Relationship to decisions
- Each major insight is tied to at least one screen, feature or experiment.
- To each important feature, you can raise the list of insights on which it stands.
- In the description of the experiment, you can see which hypothesis from the card he is testing.
- After the release, someone comes back and finishes: confirmed, refuted, partially.
If at least half of the points are not closed, the team does not have a base of insights, but a cemetery of reports.
Systemic anti-patterns
These are not errors in a single card, but errors in how the whole work is done.
- The database is like a personal archive of the researcher. As long as it is maintained by one person "for himself", it will not become common.
- Research for the sake of the report. The team reported to the management, the file went into the folder and nobody opened it again.
- Insights without owners. No one is responsible for keeping a card true after six months.
- Perfect template that no one fills out. Fields are scared off forty lines; after a month, the team returns to notes in personal files.
- Duplicating instead of updating. Each new study generates new cards, although there are already three old ones on the topic.
- Insight as a decoration of presentation. ** In the slides it sounds beautiful, in real work no one relies on it.
- The most dangerous phrase is that knowledge ceases to be verifiable and becomes folklore.
Questions for retro on working with insight
Once a quarter, you should set aside an hour and go through these issues with the whole product group.
About use
- What three insights have really influenced decisions over the past quarter?
- What studies have we done, but none of them have been cited? Why?

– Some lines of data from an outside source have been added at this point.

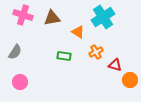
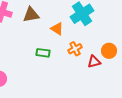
red triangle: (115, 65) -> (94, 62), turned -32
orange circle: (130, 80) -> (109, 51), moved

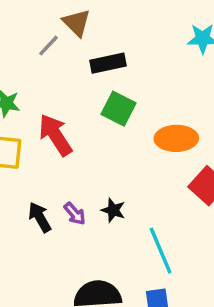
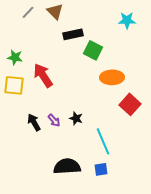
gray line: (48, 46) -> (28, 12), moved
green square: (119, 109) -> (93, 50), moved

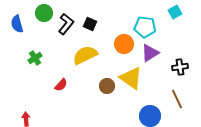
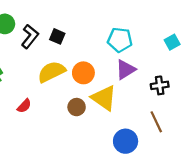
cyan square: (175, 12) -> (172, 42), moved
orange circle: (124, 44) -> (83, 73), moved

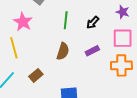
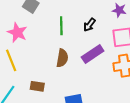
purple rectangle: (92, 51) -> (93, 54), size x1.5
brown rectangle: (36, 75) -> (37, 86), turned 56

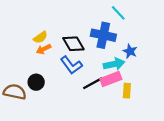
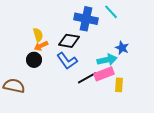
blue cross: (103, 35) -> (86, 19), moved
yellow semicircle: (40, 37) -> (38, 35), turned -72
black diamond: (73, 44) -> (69, 41), turned -50
black circle: (36, 82) -> (34, 60), moved

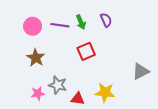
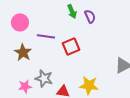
green arrow: (81, 22) -> (72, 11), moved
purple line: (60, 25) -> (46, 36), moved

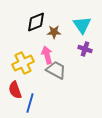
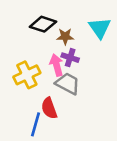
black diamond: (36, 22) -> (43, 24), turned 40
purple cross: (85, 49) -> (70, 58), moved
red semicircle: (15, 90) -> (49, 108), moved

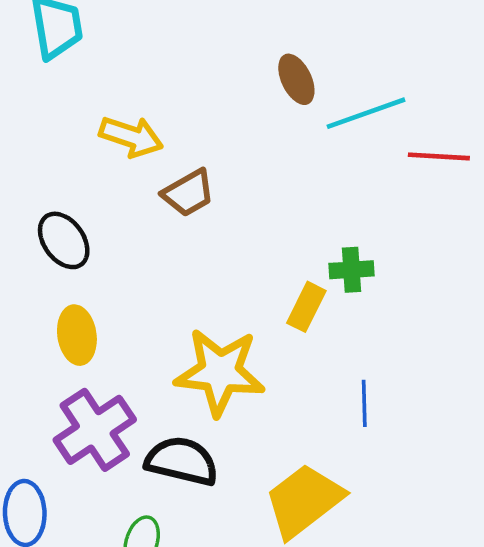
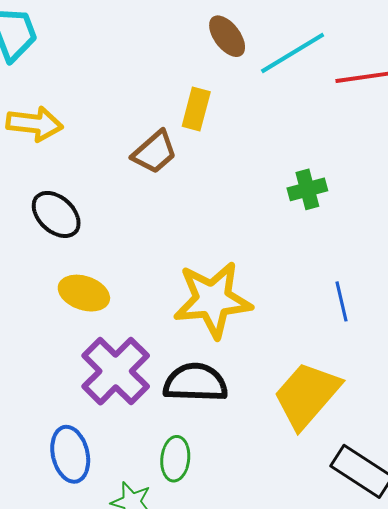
yellow arrow: (131, 137) -> (35, 124), moved
yellow rectangle: (306, 307) -> (196, 109), moved
yellow ellipse: (77, 335) -> (84, 293), turned -51

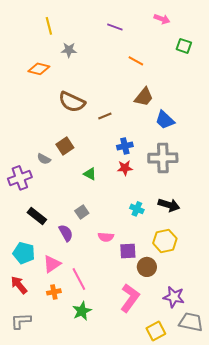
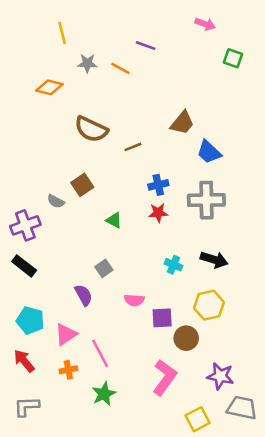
purple line: (115, 27) -> (146, 46), moved
orange line: (136, 61) -> (120, 68), moved
black rectangle: (37, 216) -> (24, 266), moved

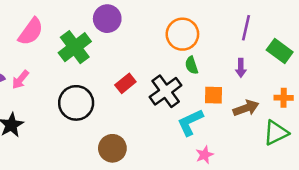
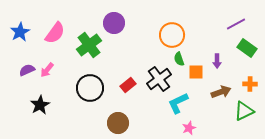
purple line: (246, 28) -> (236, 24), moved, turned 48
red rectangle: (125, 83) -> (128, 85), moved
orange square: (214, 95) -> (196, 72), moved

- Where did we make the “intuition” decision, even though the database had the right card?
Quality
- Which cards were rewritten for the quarter because they were too general?
- Where do we find ourselves translating insight into a segment it doesn't belong to?
- What statements in the database are we no longer ready to defend publicly?
The process
- Who has added a card in the past month? Who read it?
- How long does it take from an interview to a card you can use?
- Where did AI help and where did it add false confidence?
The answers to these questions are more important than any metrics of “number of studies per quarter.” The size of the base says nothing about whether it affects the product.
Short practical outcome
Insights begin to work when the team stops treating them as an archive and begins to treat them as a living product code: with owners, versions, statuses and expiration dates. Documentation is not the end of the study, but a way to keep the observation in circulation. A good card is specific, segment-specific, honestly marks boundaries, and leads to a verifiable solution. A good system of insights is tested not by the size of the base, but by how often the team relies on it in controversial moments – and how quickly it catches the moment when an old statement is no longer true.